Speaking of Iraq, Gates is campaigning with Iraqi Prime Minister Nouri al-Maliki to make a deal to put some number of US troops into Iraq in January 2012, despite the Status of Forces Agreement that specifies all US troops out of that country by the end of 2011. Gates portrays Iraq as beset by radical Shiite militias acting on behalf of Iran, and maintains that they are now more dangerous than ‘al-Qaeda in Mesopotamia.’ The most active Shiite political movements in Iraq are, however, the most nativist, and they typically dislike Iran. That scruffy urban street youth in Nasiriya or Diwaniya following Muqtada al-Sadr can be seen as cat’s paws of an Iran they viscerally mistrust is a longstanding American fallacy. Iraq does not need US troops to protect it from its own majority Shiites. Al-Maliki himself is head of the fundamentalist Shiite al-Da`wa (Islamic Mission) Party, and has warm relations with Iran (even warmer since Wahhabi Saudi Arabia put troops into Shiite-majority Bahrain).
As for US troops being killed in Iraq, it is the very prospect of Gates succeeding in keeping them there that has caused violence against them to spike. When it was understood that they were leaving, the attacks on them declined enormously. (Likewise, the press to somehow keep Western troops in Iraq has caused renewed violence against Western interests generally.

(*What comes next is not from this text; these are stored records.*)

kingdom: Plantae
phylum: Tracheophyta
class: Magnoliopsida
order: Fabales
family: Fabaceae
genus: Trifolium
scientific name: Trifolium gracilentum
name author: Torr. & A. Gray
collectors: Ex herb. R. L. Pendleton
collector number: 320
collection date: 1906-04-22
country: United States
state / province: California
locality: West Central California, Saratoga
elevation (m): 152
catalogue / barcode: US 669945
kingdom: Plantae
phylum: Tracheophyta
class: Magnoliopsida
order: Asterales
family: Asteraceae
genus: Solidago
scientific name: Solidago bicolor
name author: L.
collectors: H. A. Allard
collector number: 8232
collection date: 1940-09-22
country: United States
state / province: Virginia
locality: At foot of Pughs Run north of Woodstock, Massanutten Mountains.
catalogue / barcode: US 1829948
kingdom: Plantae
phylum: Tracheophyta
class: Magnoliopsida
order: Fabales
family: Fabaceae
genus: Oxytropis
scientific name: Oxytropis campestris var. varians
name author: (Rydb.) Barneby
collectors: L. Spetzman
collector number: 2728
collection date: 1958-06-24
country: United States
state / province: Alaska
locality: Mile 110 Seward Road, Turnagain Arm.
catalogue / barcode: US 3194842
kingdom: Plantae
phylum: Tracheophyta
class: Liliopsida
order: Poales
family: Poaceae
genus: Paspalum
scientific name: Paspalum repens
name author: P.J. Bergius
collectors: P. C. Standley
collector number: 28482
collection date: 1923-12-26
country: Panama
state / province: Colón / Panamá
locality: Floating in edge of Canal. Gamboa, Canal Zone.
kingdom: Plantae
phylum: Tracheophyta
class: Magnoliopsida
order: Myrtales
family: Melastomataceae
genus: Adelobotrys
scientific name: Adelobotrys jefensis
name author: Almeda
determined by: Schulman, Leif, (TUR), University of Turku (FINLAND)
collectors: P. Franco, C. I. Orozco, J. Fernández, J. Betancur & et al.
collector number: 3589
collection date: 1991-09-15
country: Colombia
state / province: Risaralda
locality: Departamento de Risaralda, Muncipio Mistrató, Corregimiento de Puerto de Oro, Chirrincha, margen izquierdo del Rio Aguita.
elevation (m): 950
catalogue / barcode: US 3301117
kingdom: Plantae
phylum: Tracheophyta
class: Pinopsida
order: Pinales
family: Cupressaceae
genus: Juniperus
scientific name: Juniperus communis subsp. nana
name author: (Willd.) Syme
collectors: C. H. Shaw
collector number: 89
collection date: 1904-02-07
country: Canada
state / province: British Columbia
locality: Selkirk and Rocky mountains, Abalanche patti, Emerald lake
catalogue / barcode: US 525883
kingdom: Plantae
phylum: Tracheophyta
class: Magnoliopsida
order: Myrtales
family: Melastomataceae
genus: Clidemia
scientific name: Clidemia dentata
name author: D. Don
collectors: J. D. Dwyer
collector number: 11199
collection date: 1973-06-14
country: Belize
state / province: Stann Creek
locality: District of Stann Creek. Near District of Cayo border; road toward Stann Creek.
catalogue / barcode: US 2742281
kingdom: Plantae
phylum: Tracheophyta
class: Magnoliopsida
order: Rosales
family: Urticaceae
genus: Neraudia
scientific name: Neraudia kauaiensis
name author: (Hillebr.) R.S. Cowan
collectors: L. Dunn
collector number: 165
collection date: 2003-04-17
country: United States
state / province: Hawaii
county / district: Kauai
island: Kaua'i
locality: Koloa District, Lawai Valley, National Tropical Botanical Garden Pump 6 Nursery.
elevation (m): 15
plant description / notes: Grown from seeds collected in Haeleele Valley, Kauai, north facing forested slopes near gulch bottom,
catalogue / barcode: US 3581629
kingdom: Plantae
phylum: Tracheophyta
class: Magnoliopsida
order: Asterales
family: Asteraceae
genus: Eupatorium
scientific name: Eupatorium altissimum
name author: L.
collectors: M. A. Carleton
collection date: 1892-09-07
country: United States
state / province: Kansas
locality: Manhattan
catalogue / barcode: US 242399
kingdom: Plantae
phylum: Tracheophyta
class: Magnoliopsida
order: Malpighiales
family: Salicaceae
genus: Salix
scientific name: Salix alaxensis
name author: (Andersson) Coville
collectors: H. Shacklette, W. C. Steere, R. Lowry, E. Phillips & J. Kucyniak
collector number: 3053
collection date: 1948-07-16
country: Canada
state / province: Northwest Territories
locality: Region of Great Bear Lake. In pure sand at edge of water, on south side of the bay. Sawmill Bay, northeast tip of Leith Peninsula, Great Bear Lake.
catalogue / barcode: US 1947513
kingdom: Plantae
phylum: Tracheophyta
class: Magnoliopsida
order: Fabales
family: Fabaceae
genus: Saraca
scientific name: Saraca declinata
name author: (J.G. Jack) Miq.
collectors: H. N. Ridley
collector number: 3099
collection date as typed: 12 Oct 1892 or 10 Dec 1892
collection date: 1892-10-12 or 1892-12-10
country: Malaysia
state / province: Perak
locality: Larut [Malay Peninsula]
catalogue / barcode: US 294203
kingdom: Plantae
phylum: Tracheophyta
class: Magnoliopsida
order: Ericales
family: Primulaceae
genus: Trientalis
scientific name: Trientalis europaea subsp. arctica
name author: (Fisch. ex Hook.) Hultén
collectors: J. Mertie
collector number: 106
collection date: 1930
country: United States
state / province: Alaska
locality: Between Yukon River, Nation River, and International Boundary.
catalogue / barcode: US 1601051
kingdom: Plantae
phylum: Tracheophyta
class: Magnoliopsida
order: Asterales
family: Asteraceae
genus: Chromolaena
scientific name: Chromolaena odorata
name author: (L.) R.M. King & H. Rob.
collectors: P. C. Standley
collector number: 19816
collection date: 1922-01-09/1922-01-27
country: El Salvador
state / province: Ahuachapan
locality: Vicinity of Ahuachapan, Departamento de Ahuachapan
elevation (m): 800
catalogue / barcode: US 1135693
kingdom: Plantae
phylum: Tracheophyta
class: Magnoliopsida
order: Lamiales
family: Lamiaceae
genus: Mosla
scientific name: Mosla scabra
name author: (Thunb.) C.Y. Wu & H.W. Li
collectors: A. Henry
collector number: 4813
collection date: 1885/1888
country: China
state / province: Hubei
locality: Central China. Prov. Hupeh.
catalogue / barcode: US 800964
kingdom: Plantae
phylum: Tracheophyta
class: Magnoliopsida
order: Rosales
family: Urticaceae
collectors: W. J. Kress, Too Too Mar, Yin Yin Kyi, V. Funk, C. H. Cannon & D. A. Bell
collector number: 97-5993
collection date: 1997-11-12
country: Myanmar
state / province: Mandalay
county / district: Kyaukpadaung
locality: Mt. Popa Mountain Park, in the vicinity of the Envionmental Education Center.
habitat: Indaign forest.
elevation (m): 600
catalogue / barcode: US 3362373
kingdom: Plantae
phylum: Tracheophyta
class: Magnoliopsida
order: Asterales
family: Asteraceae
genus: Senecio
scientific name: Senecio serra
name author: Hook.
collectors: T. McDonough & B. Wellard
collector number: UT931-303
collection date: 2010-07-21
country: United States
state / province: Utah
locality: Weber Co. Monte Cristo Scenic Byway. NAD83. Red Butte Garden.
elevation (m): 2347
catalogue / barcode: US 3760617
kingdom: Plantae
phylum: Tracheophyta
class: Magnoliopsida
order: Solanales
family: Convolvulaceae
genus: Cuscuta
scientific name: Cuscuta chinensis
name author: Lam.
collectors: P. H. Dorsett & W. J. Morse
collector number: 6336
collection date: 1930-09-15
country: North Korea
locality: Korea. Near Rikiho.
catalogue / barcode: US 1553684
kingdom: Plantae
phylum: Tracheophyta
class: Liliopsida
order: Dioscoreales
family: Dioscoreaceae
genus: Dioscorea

Today there was a bombing of a French embassy car in south Baghdad that wounded 7 Iraqis.
Although Gates professed himself optimistic that al-Maliki would ask for US troops for 2012, al-Maliki himself has kicked it to his cabinet, which is made up of representatives of the country’s major political blocs. I would give the chances of the cabinet coming to a decision on this matter in time for it to matter as low. That is, they will likely keep discussing the matter past January 2012 when all US troops are out, and then putting some back in would be a hot potato no one would be willing to take up.
Gates is worried about big across-the-board cuts to the Defense Department budget (which is as big as the next 20 or so countries combined). He says he has grown disillusioned with ‘wars of choice’ like that in Iraq, and says any president who goes to war again in Africa or the Middle East should have his head examined.
We are witnessing a belated fin-de-siecle in American confidence (or perhaps we should call it what it is, arrogance), exemplified in a tired old Realist ushering the US, a bit against his instincts, out of superpowerdom and into an age of limits and multilateralism. Even the Libya War, of the prosecution of which he has been bitingly critical, will turn out all right, he thinks, because NATO will stay in the fight and remain united. That is a multilateralist sentiment. It isn’t what we were hearing from Washington in 2003. One has a sense of an age passing, and to the extent that the age was characterized by unilateral adventurism, its demise will benefit us all.